I've had my cockatiel Aries for about 4 years now and he's a very friendly bird. Every time I come home, he always flies to my shoulder or on top of my head and talks to me haha.

One thing I've noticed though, is even though he is "tame", he has never enjoyed being petted that much. I see videos of people petting their tiels on the head or back and mine doesn't seem to enjoy it that much and tries to move else where.

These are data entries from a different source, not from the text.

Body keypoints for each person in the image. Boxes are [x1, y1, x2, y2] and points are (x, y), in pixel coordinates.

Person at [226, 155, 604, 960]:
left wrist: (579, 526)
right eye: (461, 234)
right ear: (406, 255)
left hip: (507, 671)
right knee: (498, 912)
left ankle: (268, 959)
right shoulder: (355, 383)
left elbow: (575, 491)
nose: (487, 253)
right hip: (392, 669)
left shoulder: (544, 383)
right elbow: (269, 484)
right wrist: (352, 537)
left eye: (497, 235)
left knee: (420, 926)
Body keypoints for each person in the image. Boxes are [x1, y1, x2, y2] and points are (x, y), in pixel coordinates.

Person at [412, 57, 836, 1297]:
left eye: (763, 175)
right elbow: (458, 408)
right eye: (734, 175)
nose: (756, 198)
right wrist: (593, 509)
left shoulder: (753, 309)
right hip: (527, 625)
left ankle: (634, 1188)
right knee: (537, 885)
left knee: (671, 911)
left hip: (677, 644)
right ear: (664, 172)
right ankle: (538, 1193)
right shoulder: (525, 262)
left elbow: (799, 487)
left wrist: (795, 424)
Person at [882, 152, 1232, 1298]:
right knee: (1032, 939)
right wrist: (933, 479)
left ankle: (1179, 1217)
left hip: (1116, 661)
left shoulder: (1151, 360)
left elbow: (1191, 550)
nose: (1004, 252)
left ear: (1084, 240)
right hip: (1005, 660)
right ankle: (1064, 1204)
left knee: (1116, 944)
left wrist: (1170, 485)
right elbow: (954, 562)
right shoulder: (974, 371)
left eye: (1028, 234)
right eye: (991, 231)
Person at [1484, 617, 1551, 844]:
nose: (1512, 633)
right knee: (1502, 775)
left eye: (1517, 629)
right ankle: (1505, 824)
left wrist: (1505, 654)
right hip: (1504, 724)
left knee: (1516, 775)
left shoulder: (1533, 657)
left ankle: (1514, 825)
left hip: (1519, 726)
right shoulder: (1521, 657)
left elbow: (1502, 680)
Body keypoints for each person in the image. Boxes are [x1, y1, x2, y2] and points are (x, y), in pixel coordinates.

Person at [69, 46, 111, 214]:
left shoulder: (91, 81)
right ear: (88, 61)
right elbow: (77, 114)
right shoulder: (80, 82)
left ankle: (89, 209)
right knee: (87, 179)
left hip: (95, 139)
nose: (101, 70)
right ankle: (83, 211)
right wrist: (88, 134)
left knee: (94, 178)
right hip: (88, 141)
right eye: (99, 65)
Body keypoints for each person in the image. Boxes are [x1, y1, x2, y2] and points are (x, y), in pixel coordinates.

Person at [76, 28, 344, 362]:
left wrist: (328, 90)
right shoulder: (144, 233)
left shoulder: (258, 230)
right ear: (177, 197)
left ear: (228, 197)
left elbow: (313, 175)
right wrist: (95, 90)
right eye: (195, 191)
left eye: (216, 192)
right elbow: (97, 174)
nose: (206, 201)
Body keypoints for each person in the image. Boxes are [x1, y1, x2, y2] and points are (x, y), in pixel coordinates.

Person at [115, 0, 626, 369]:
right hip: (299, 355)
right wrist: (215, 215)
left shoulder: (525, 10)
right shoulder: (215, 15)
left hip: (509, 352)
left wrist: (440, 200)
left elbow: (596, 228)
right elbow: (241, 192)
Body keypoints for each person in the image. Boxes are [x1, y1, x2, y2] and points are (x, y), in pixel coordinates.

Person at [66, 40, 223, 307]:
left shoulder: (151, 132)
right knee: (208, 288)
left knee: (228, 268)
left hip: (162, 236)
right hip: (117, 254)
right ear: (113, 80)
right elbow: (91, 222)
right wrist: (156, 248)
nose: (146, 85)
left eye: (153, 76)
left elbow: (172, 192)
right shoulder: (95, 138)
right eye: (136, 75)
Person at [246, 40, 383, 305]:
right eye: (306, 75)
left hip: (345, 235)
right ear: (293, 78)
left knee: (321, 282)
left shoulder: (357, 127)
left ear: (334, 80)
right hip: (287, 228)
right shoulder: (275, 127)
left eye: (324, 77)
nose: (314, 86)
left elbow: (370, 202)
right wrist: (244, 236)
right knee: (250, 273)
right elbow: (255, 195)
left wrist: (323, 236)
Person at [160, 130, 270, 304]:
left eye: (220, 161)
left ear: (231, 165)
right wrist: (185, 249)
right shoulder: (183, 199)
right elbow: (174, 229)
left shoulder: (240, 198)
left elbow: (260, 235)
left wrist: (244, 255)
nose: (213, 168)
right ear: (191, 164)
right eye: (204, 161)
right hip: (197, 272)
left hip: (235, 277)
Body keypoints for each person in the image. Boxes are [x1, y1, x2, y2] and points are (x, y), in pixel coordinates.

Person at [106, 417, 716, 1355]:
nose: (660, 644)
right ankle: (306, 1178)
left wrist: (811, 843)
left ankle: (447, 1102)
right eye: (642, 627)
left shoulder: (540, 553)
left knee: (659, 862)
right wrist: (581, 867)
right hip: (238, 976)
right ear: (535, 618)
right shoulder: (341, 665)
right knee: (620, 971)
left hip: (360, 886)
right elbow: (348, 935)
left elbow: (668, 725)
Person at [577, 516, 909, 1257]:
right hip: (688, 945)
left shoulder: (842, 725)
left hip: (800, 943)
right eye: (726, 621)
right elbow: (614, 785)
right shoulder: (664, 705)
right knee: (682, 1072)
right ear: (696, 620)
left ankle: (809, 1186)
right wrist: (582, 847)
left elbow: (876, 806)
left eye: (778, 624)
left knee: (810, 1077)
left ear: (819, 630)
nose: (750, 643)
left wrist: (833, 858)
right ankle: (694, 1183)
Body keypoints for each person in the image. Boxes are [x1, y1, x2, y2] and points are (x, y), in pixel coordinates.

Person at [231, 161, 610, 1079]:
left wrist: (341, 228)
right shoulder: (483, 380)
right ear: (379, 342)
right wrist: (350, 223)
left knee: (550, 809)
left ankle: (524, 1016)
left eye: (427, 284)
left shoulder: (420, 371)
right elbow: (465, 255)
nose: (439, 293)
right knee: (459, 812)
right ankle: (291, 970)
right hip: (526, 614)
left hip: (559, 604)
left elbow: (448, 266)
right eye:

Are some tiels just that way? Or is it something I can help him adapt to?


----------



## roxy culver

Some birds don't like to be touched like that. He's tame, it doesn't mean he wants to be pet. And a lot of tiels dispise having their wings or back touched at all, and I would avoid doing it because it can cause them to become hormonal (males step on a females back to mate.) You can try to accustome him to being touched, start with your lips on his neck and sneak fingers in there when you can, but don't be surprised if you get nipped at.


----------



## WhiskeyBird

I think it's really a personality thing; some birds like to be cuddled, some not so much. Whiskey likes having the feathers around the sides of his beak rubbed sometimes -- I just take my thumb and pointer finger and sort of "pinch" (very gently) by the sides of his beak. Maybe that would work?


----------



## Flightless

That's good, I never really forced my birds to do anything they never wanted to do (unless it's clipping their nails haha)

I have a parakeet I bought right before my cockatiel that isn't completely tame. I didn't know at the time, but I bought him from a local pet store and I believe he was wild caught so he doesn't trust people as much. He still flies on my head and shoulder, but he doesn't like being handled like my cockatiel does.


----------



## CaliTiels

Beaker's a good tame bird but absolutely hates getting petted. It's really a personal preference


----------



## KerriMac0216

I had a tiel for 20 years could never touch her....she had to come out of cage alone....then flat hand she would come on me...then all I was aloud to to was kiss her not untill she was in her end time 28yrs and sick would she let me touch her....Try not to take it personal some birds are just set in their ways


----------



## Flightless

I try not to take it personally, I see it similar to how some of my cats are. I have one that absolutely HATES being handled, but the other is always begging you to pick him up.

I guess it all comes down to the bird's individual personality?


----------



## moonchild

Yeah, it's just an individual thing. Moon is super tame but acts like you're going to eat him if you try to give him scritches.


----------



## Renae

Our 3 newest Cockatiels, who are re-homes, are really friendly, but, they are not for being touched/cuddled/getting scritches, most of our other Cockatiels are super cuddly, but it doesn’t matter, I have found they are just much more independent.


----------



## vixen89

They all have their own personalities and preferences. Pico LOOOVVESSS head scritches and beak nuzzling, and will tolerate a head pat or chest pat once on a while but HATES having his back/wings/tail touched.
He will let me kiss him all over though. 

To each their own, just like humans we all like ans dislike various things fpr various reasons


----------



## Vickitiel

Was he hand-raised? Usually it's the hand-raised 'tiels that are accustomed to be scritched on the head/petted etc.


----------



## Ghosth

With Cara and I its a tit for tat thing. He gets skritches, I get one long stroke from head to tail. He isn't always thrilled with it, in fact some days he can be quite touchy about being touched.


----------